These convert the basic types with some coercion.

  • number - allows numbers as strings.
  • string - stringifies number and boolean values.
  • boolean - allows string values of true and false.
  • unknown - allows everything
  • never - allows nothing
  • null - allows null
  • undefined - allows undefined
  • literal(<value>) - create a new converter that expects a value === to the given value.
  • none - allows null or undefined

Containers

These converters match their elements against a given converter.

  • array(<converter function>) - An array, applies the converter function to all elements and returns the resulting array.
  • record(<converter function>) - An object, applies the converter function to all values and returns the resulting object.

Objects

  • strict(<{ [key]: converter function }>) - Given an object of keys to converters creates a converter that matches input keys with the declared converters and returns the resulting object. Only declared keys are returned.
  • shape(<{ [key]: converter function }>) - Same as strict but any keys present on the input that are not declared are also returned.

Decorators

  • optional(<converter function>) - Create a converter function that passes undefined input around the inner converter, useful for marking optional fields in objects.
  • noneable(<converter function>) - Create a converter function that passes undefined or null input around the inner converter, useful for marking optional fields in objects.
  • noneableAsNull(<converter function>) - Create a converter function that coerces undefined or null input to null around the inner converter, useful for marking optional fields in objects.
  • noneableAsUndefined(<converter function>) - Create a converter function that coerces undefined or null input to undefined around the inner converter, useful for marking optional fields in objects.

Decorated Objects

  • partial(<strict or shape>) - Given either a strict or shape converter makes every field optional, maintains strictness.
  • noneableChildren(<strict or shape>) - Given either a strict or shape converter makes every field noneable, maintains strictness.
  • noneableChildrenAsNull(<strict or shape>) - Given either a strict or shape converter makes every field noneableAsNull, maintains strictness.
  • noneableChildrenAsUndefined(<strict or shape>) - Given either a strict or shape converter makes every field noneableAsUndefined, maintains strictness.

**Stored data entries**
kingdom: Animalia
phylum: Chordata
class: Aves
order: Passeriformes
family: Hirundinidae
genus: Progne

**Task details**
In the converter reference, how does the shape converter differ from strict?

**Exercise response**
With shape, any keys present on the input that are not declared are also returned.